• [Obiettivo]:
Rispondi alle seguenti domande sull'estratto del documento dedicato agli episodi dei Coen:
(a) In quanti minuti, secondo l'estratto, i Coen riescono in Near Algodones a fare ciò che MacFarlane non è riuscito a fare?
(b) In quale episodio essere acculturati non serve a nulla?
(c) Su quale testo si basa All Gold Canyon?

Near Algodones è un episodio altrettanto esilarante e pregno di umorismo nero. In dieci minuti i Coen sono riusciti a fare quello che non è riuscito a MacFarlane nelle due ore del suo logorroico Un milione di modi per morire nel West, presentandoci una terra pericolosissima, zeppa di contraddizioni, dove nel giro di un momento la vittima diventa carnefice e il bandito diventa vittima e dove non bisogna sottovalutare nessuno, nemmeno i vecchietti ciarlieri. Il finale è decisamente poetico e malinconico e, per una volta, ho adorato la faccetta da ca**o di James Franco dall'inizio alla fine.


A proposito di triste e malinconico, ma anche grottesco, Meal Ticket è indubbiamente uno degli episodi che rischiano di rimanere maggiormente impressi nella mente dello spettatore e di spezzargli il cuore per la casualità con la quale la disperazione arriva a privare le persone di ogni residuo di umanità. In una terra dove la sopravvivenza e la povertà vanno a braccetto, dove il pericolo è sempre dietro l'angolo, essere indifesi è una condanna ed essere acculturati non serve a nulla; soprattutto, la disumanizzazione del protagonista tocca il cuore e fa male. Potrei dire anche che fa pensare, riflettere su un mondo odierno non tanto diverso dal West, dove lo sfoggio di cultura fine a se stesso si risolve in un tweet o in un post su Facebook di rapido consumo e altrettanto rapido disinteresse, ripetuto fino a privarsi del suo significato originale, ma servirebbe solo a  deprimersi ulteriormente.


Basato su un racconto di Jack London, All Gold Canyon è lo one man show di un Tom Waits strepitoso, un inno alla testardaggine e alla natura predatoria dell'uomo. In esso, seguiamo un cercatore d'oro che all'inizio viene connotato nel modo più negativo possibile, soprattutto se confrontato con la natura incontaminata che la sua sete d'oro arriva a disturbare: acque limpide sporcate di terra, animali costretti a fuggire, splendidi prati ridotti a un colabrodo, risorse rubate, ecco ciò che porta la febbre, la smania del Cercatore. Eppure, nella sua ricerca febbrile ci sono metodo e rispetto, un qualche codice d'onore che ad un certo punto, quando l'uomo è a un passo dal suo obiettivo, ce lo rendono molto più simpatico, ribaltando in un istante la percezione del protagonista. Un episodio girato benissimo, recitato alla perfezione, costruito come un cerchio perfetto ed incredibilmente profondo nella sua brutale semplicità.

• [Estratto dei dati]:
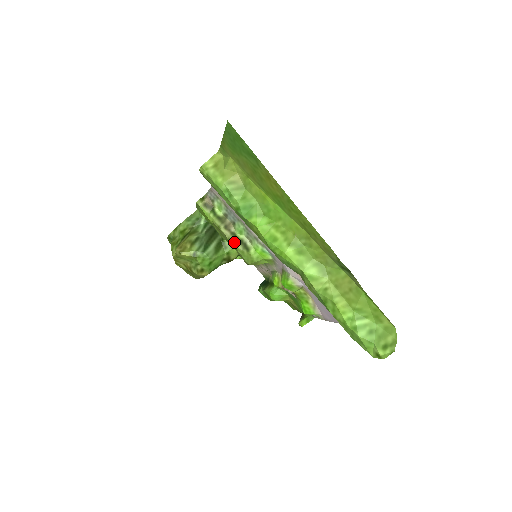
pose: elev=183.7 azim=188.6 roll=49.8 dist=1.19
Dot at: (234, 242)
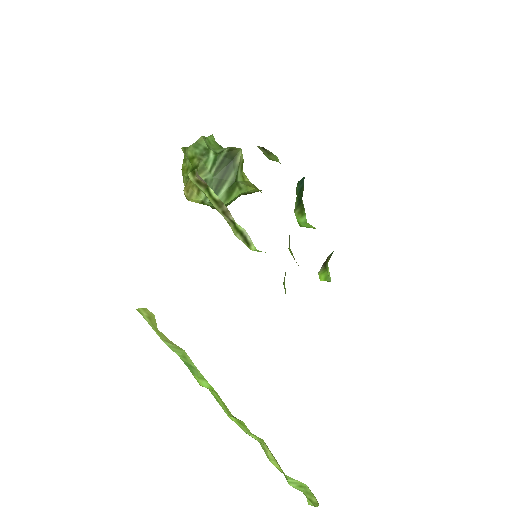
Dot at: (234, 231)
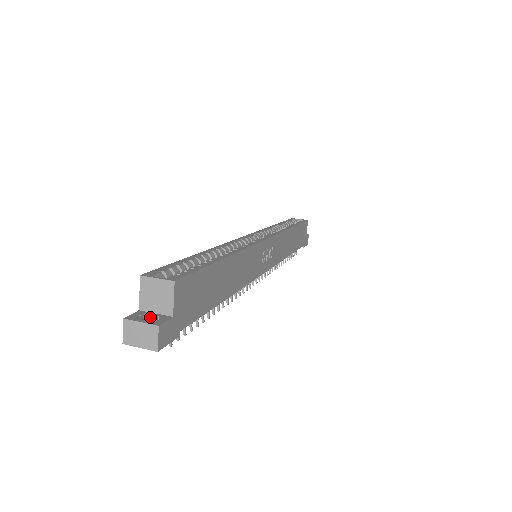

• [Soluzione]:
(a) In dieci minuti.
(b) In Meal Ticket.
(c) Su un racconto di Jack London.